Highlander in Disguise (Lockhart Family #2)

That had earned several tweets of laughter from the young ladies. Lucy merely smiled.

Later, when Grif escorted her to the sideboard for a cup of punch, they stood to one side, hardly making conversation. Not that Grif didn’t try—when he brought up the latest news from Parliament, Lucy looked at him blankly. When he expressed his opinion of a popular travel novel that was making the rounds of various parlors, she seemed confused, and asked if he read very often, then declared she did not, for she found it quite tedious.

Grif thought Lucy had no inkling of true tedium. As politics and popular fiction did not interest her, Grif began speaking of the guests, and inadvertently his gaze fell on Anna, who was, he was chagrined to see, deep in conversation with Lockhart, her face alive with her effervescent smile. Lockhart’s smile was likewise bright, but more akin to a burning flame. And he had not, as far as Grif could see, taken his eyes off Anna’s very delectable and very exposed bosom. He would speak to her about that straightaway—he’d meant enticing, not exposed.

“Vulgar,” Lucy muttered next to him.

He glanced at her, saw that she was looking at Anna, too. “Beg yer pardon?”

She sighed, handed him her empty cup. “My sister. She’s vulgar.” She said it so easily, and with such a sneer, that it made Grif’s skin crawl with revulsion. That she would remark on her very own sister in such a way to a gentleman…

He casually stepped away from her. “I’ll just put yer cup away,” he said coldly, and strode away.

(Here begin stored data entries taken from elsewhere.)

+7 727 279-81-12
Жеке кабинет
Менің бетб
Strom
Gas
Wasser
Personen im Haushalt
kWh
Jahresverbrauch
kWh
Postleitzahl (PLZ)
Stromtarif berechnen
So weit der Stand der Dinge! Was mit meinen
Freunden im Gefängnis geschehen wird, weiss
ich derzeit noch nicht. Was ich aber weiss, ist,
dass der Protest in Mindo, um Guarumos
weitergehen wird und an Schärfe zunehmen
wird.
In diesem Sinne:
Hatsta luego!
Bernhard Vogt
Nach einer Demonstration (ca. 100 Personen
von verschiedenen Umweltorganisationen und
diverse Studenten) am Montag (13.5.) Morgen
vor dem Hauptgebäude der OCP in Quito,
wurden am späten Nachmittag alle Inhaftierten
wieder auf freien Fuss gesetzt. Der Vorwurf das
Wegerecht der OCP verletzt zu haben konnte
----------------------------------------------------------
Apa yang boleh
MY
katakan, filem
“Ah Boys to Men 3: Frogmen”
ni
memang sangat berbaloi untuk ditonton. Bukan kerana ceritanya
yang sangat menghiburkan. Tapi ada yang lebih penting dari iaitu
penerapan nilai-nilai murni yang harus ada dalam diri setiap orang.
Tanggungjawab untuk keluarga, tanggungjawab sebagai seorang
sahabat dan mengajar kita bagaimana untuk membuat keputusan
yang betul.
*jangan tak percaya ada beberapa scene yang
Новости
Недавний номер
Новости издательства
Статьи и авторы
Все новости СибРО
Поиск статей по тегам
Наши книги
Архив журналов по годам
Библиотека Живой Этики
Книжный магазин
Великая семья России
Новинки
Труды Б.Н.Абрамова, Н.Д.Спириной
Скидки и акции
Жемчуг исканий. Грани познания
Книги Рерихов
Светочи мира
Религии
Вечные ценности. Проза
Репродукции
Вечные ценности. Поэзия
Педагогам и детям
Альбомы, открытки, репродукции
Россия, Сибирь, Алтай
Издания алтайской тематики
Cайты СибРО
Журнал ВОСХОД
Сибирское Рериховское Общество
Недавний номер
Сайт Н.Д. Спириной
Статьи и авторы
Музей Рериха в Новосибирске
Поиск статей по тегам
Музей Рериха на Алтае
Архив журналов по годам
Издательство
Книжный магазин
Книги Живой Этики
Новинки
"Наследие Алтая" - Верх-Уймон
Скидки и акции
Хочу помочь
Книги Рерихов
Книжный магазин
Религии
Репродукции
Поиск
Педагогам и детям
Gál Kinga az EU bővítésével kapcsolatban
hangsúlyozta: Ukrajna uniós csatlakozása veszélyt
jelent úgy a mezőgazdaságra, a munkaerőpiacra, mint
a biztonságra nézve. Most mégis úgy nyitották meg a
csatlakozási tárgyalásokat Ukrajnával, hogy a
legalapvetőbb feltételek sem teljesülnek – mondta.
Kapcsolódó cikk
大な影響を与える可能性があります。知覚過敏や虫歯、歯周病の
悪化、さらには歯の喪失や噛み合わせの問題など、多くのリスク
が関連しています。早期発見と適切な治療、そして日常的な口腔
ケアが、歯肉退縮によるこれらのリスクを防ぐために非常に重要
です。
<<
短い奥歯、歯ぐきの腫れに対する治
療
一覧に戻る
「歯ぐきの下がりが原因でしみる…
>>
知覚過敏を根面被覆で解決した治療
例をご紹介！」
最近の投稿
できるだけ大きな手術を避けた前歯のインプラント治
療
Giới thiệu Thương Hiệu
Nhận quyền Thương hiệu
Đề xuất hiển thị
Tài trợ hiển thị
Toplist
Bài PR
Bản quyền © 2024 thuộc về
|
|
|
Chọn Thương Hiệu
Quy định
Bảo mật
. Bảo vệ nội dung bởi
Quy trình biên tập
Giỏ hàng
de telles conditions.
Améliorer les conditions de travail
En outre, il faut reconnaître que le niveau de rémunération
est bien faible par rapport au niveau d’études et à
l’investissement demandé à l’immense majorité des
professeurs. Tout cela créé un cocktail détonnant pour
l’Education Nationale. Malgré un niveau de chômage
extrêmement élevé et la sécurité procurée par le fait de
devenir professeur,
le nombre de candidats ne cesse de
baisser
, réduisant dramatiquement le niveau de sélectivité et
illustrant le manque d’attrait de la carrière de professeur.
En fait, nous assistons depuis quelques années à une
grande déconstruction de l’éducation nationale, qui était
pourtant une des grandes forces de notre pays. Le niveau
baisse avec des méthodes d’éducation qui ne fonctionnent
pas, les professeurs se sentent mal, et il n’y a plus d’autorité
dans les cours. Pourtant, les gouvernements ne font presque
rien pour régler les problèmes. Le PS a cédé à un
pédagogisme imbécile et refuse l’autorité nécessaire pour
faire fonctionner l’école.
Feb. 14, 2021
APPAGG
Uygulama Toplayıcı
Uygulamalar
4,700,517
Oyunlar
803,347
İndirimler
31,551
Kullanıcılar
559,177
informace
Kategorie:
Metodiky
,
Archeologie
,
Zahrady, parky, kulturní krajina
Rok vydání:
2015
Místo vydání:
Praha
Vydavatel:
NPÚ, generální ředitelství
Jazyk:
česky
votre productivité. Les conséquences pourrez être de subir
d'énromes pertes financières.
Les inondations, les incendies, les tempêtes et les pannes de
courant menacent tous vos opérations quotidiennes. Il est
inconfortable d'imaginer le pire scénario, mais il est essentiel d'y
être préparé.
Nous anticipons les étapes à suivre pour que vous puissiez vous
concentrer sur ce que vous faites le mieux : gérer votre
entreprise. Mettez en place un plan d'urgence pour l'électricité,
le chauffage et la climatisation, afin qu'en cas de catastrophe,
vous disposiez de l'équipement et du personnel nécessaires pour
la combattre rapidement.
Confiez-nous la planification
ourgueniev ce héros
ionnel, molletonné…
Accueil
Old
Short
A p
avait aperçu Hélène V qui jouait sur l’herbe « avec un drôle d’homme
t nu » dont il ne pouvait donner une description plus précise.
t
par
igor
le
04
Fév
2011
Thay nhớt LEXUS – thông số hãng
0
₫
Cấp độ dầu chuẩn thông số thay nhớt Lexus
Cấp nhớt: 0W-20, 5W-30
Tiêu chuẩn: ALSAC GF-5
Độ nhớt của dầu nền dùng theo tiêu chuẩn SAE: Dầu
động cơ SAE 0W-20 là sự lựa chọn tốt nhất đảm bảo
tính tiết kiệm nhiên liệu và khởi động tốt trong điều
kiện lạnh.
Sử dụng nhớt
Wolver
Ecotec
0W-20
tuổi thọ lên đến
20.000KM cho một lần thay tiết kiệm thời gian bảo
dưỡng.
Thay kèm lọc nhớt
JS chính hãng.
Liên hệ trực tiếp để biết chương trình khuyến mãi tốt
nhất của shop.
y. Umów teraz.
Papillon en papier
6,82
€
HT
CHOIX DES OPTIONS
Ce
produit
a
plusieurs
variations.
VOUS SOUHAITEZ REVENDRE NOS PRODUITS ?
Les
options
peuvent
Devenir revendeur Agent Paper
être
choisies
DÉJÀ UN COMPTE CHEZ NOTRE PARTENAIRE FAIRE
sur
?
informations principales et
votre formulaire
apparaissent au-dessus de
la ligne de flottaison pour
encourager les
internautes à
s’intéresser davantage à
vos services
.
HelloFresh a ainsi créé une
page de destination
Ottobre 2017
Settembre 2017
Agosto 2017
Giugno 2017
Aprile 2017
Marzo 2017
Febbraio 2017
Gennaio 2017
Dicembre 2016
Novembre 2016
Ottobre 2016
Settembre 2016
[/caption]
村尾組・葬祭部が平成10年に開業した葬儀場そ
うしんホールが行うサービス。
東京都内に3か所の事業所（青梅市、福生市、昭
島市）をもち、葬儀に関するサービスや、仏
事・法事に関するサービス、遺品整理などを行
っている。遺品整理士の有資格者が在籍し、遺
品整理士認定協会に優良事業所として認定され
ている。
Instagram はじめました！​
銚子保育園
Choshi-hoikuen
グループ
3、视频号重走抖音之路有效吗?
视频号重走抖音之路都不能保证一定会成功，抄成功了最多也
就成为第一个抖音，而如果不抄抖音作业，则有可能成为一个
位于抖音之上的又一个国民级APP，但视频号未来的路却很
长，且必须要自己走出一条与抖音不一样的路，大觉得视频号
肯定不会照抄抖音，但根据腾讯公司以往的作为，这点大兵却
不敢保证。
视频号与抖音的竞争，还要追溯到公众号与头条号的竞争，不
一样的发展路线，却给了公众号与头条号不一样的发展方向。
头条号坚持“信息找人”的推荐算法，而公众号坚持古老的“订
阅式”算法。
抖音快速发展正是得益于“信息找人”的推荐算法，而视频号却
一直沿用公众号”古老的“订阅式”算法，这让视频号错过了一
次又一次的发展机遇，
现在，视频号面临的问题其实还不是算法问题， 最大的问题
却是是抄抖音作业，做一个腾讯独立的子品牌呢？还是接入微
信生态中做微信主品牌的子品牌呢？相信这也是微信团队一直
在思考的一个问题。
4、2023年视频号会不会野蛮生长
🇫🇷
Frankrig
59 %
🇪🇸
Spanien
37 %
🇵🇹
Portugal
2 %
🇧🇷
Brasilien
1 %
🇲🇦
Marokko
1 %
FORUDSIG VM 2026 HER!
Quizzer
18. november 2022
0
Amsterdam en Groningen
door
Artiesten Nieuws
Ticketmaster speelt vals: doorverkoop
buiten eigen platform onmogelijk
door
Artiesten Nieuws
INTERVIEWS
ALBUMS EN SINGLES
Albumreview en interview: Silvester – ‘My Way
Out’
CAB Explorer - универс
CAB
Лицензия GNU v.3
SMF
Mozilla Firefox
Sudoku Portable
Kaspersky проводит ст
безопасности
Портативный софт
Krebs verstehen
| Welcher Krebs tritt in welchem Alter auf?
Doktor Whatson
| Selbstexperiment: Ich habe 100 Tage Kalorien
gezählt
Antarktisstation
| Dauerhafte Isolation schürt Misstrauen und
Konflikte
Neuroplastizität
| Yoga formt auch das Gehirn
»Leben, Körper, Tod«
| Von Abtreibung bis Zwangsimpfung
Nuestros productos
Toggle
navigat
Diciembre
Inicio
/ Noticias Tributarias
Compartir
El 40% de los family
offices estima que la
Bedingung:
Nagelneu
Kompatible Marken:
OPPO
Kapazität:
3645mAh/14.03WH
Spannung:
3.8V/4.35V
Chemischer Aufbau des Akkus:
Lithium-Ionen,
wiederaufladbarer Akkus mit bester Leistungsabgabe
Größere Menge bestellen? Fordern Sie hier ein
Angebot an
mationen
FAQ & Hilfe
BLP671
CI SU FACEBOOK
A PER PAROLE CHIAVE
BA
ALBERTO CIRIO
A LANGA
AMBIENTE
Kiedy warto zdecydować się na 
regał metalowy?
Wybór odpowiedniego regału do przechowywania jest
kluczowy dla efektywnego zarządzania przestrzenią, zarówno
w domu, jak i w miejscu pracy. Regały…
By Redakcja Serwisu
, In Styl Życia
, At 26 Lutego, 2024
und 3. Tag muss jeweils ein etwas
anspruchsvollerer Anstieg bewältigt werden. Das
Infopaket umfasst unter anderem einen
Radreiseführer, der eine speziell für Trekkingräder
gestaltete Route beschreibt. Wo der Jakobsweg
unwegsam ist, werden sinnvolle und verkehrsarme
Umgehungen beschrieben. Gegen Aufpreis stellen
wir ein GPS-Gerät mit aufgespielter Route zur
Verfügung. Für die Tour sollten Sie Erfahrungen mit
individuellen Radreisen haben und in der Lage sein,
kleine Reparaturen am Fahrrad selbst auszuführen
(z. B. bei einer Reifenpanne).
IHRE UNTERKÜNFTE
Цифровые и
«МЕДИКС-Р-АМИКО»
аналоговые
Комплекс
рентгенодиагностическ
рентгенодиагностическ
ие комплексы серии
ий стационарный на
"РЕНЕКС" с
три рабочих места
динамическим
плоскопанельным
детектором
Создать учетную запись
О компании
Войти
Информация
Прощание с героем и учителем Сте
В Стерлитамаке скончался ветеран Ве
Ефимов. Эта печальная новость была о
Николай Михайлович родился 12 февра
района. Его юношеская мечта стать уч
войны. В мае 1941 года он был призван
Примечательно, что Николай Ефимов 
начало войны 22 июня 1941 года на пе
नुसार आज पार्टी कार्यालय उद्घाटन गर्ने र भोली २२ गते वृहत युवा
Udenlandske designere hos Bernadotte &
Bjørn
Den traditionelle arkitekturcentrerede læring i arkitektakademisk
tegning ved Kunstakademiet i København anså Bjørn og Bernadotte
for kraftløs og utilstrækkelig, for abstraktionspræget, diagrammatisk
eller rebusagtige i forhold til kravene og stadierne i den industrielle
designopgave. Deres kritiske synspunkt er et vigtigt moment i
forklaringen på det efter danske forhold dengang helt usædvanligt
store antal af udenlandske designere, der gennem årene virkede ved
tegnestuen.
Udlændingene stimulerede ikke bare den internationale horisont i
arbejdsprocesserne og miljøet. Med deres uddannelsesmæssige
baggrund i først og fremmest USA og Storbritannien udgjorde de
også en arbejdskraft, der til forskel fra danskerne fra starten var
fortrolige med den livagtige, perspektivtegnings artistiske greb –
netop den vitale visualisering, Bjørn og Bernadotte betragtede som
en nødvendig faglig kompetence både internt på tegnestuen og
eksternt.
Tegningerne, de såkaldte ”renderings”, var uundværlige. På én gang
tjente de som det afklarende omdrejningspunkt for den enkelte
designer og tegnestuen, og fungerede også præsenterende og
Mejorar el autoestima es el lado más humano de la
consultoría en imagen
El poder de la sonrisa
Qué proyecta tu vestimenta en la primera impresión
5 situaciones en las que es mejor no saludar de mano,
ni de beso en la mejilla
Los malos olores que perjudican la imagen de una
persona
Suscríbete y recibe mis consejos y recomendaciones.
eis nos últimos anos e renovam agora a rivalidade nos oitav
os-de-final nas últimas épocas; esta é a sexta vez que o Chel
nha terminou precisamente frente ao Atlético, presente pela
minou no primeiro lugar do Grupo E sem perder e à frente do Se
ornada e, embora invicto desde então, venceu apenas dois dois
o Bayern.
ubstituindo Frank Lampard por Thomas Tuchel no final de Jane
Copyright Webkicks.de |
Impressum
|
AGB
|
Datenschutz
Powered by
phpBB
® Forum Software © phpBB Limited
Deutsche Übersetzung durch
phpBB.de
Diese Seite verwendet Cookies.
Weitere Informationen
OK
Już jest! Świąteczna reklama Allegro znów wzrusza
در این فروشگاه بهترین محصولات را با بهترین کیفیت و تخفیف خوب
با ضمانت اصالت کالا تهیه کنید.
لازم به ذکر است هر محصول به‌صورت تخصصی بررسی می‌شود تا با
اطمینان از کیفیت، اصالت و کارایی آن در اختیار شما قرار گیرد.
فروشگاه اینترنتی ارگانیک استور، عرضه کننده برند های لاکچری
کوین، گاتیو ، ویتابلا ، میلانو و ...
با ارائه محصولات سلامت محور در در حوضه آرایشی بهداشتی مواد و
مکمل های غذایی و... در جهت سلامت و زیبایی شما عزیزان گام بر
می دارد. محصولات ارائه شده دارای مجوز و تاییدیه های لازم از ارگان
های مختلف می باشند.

He found Fynster, who invited Grif to a glass of wine, and the two of them broke away, making their way to another sideboard, where there were decanters of wine and whiskey.

As they stood chatting, Grif noticed that two young dandies had quickly swooped down on Lucy in his wake, and he thought that splendid, wished them well in their endeavors to speak with the lass.

“Quite lovely, isn’t she?” Fynster remarked, and Grif nodded out of politeness, but he was beginning to think he’d never seen a less attractive woman.

“A remarkable change, really. I’ve always admired her, mind you, but she’s not been readily accepted.”

Grif looked at Fynster and realized he was not looking at Lucy, as he had assumed, but at Anna. He was watching Anna laugh gleefully at something Mr. Bradenton had said to her, tossing her head back, exposing her lovely neck to the bloody bastard.

“She seems rather…uplifted, does she not? Happier somehow,” Fynster said thoughtfully. “Rather a lightness of being I had not remarked before now.”

Aye, a lightness of being he’d taught her. And was it his imagination, or were the men swarming around Anna tonight? “Aye, lovely,” he muttered into his wine.

“I always considered her an Original,” Fynster went on, “but no one else seemed to notice.”

“It would seem the entire population of London has noticed,” Grif said, and sounded, apparently, so grudging that Fynster gave him a look.

“You should wish her good evening,” Fynster prodded him.

“And what of ye, Fynster?” Grif asked, forcing a smile. “Ye esteem the lass, do ye no’? Or do ye prefer Miss Crabtree? Ye’ve spent quite a lot of time in her company these last few weeks, aye?”

He might as well have declared for her then, for instead of answering, Fynster turned quite red and looked at Anna again. “Shall we pay our respects to Miss Addison?” he asked, and put aside his wine.



Anna could not believe what was happening to her. Grif had been so right—a smile, a laugh, a bit of conversation that went beyond the weather, and suddenly she was surrounded by gentlemen. She’d speak to one, turn round, and there would stand another waiting to be introduced. She spoke with Mr. Bradenton about her dogs, those kenneled at Whittington Park, her family’s seat, which she had trained to hunt fowl. He seemed rather taken by it, professed to being quite a hunt enthusiast, and was profoundly interested when she mentioned she took second place at the Sussex dog trials the past year.

She laughed at Sir Farley’s tale of a particularly long night spent in New York before returning to England, and was able to share with him some anecdotes about New York she had gathered through years of faithful correspondence with her mother’s cousin. She longed to go there one day, she told him. Sir Farley said that henceforth he would long to take her there.